Generally speaking, we regard fund managers with less than three years of fund management experience as the new generation of fund managers.
The new generation of fund managers are easily questioned by investors because of their short or no historical performance. After all, most investors choose funds and fund managers according to their historical performance.
First of all, don't label the new fund manager as immature and unreliable from the beginning, and don't excessively doubt or despise the trust ability. For the new generation of fund managers, we need to give more time to observe.
Historical performance is an important part of fund managers' inspection criteria, but it is definitely not the only criterion. Focus on whether the investment style of fund managers conforms to the investment style of the market, and understand the industry research background of fund managers and other work experience. If before we become fund managers, we have conducted very in-depth research and precipitation on the industries or sectors of the funds we are now managing, which is very extra points.
Of course, we can also learn about the operation strategy and style of fund managers through regular fund reports.
There is not much historical performance to trace back, and every external voice of fund managers should be taken more seriously. There is also the positioning and introduction of the fund company to him. Make a reasonable judgment according to the research indicators.
Don't just look at a short-term performance, especially the fund managers of partial stock funds. We suggest looking at the performance within three years, which is consistent with the response that we have held partial stock funds for at least 1-3 years.
Then, from the perspective of risk, don't put too many positions on the new fund manager.
We invest in order to make more certain money, so we should consider more certain opportunities to make money when investing money.
Because the new generation of fund managers have less experience in market sharpening and management, their investment style may be unstable. After all, their knowledge and ability need to be constantly verified, tried and revised.

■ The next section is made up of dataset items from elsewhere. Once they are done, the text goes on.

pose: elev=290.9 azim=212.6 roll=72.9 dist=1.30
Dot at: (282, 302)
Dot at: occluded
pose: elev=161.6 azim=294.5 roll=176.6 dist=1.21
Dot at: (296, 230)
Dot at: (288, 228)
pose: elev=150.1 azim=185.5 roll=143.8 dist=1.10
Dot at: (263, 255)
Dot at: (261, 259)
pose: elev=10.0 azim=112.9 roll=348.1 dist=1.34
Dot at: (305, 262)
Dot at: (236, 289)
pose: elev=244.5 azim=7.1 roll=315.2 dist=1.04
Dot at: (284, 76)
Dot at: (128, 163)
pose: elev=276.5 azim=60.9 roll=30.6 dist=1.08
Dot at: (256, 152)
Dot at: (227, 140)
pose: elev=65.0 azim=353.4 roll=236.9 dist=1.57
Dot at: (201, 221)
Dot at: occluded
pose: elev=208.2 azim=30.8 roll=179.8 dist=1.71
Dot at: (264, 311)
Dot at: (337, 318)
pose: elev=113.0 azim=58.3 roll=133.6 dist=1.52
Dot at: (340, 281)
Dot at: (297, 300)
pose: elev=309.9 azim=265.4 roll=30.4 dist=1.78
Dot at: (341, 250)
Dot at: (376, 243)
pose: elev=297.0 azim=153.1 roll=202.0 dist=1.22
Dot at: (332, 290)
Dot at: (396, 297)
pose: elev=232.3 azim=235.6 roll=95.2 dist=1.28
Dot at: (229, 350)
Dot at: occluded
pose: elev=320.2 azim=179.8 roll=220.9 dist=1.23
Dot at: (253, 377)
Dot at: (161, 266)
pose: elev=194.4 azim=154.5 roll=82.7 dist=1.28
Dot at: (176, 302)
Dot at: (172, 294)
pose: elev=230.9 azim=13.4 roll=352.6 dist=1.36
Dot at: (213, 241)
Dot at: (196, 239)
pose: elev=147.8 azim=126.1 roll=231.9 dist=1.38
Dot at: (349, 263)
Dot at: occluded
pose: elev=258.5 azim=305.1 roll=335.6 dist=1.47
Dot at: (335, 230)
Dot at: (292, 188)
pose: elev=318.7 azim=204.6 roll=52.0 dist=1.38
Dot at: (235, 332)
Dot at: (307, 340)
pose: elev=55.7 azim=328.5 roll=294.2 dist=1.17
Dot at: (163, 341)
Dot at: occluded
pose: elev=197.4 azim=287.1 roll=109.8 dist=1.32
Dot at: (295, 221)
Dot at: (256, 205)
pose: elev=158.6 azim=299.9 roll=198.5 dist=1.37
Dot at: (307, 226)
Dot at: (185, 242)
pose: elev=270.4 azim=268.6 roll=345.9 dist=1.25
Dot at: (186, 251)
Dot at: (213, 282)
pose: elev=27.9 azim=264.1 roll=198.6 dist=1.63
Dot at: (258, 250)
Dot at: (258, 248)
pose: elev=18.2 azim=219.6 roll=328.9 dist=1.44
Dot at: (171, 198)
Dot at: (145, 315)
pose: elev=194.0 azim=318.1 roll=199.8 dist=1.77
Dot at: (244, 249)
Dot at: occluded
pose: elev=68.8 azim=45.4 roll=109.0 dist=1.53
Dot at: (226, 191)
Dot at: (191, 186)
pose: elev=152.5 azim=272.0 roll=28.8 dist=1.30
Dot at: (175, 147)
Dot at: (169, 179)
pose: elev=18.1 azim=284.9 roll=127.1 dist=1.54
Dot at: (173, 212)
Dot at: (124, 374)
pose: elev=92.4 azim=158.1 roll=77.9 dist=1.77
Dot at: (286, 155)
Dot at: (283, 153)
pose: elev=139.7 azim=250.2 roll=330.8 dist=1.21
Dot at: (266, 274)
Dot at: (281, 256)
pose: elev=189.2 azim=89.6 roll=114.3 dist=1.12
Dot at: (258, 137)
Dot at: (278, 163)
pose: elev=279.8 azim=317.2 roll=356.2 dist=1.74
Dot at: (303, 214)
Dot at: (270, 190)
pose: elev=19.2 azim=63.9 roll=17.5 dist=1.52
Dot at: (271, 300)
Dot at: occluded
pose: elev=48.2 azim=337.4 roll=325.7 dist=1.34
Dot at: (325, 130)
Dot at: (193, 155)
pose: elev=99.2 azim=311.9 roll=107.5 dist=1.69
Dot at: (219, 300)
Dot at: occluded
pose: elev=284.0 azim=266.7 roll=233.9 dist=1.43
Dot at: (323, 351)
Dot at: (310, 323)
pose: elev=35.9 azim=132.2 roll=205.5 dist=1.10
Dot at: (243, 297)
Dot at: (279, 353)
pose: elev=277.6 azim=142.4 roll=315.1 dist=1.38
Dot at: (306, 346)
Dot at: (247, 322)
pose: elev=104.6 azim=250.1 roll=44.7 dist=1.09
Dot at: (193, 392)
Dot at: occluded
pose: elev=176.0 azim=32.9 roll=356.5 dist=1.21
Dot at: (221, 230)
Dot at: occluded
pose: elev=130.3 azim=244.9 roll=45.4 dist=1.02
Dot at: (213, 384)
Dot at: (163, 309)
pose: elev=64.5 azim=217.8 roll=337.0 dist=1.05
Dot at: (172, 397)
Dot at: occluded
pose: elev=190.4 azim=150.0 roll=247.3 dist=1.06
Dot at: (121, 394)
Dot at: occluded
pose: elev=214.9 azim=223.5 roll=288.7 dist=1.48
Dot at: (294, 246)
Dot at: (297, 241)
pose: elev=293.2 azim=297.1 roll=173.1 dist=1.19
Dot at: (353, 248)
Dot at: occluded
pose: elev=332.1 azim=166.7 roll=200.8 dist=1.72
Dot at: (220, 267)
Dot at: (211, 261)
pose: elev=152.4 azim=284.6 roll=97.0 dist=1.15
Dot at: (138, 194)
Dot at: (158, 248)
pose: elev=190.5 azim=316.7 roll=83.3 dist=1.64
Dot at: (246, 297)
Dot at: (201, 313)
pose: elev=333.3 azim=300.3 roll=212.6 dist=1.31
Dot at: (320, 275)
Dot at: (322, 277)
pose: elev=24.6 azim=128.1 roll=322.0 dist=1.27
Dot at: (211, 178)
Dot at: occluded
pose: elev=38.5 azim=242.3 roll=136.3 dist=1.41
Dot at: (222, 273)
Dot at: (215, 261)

Investing most of the money in the products managed by the new fund manager may be more volatile because there are relatively more unstable factors.
To be prudent, you can take out part of your investment and prepare for short-term or even short-term losses.
In addition, for the new generation of fund managers, batch participation is also a very good way to avoid possible uncertain risks. For the new generation of fund managers, you can spend more time studying. If their potential value is discovered early and laid out in advance, the future can also be expected.
I hope the above contents are helpful to you.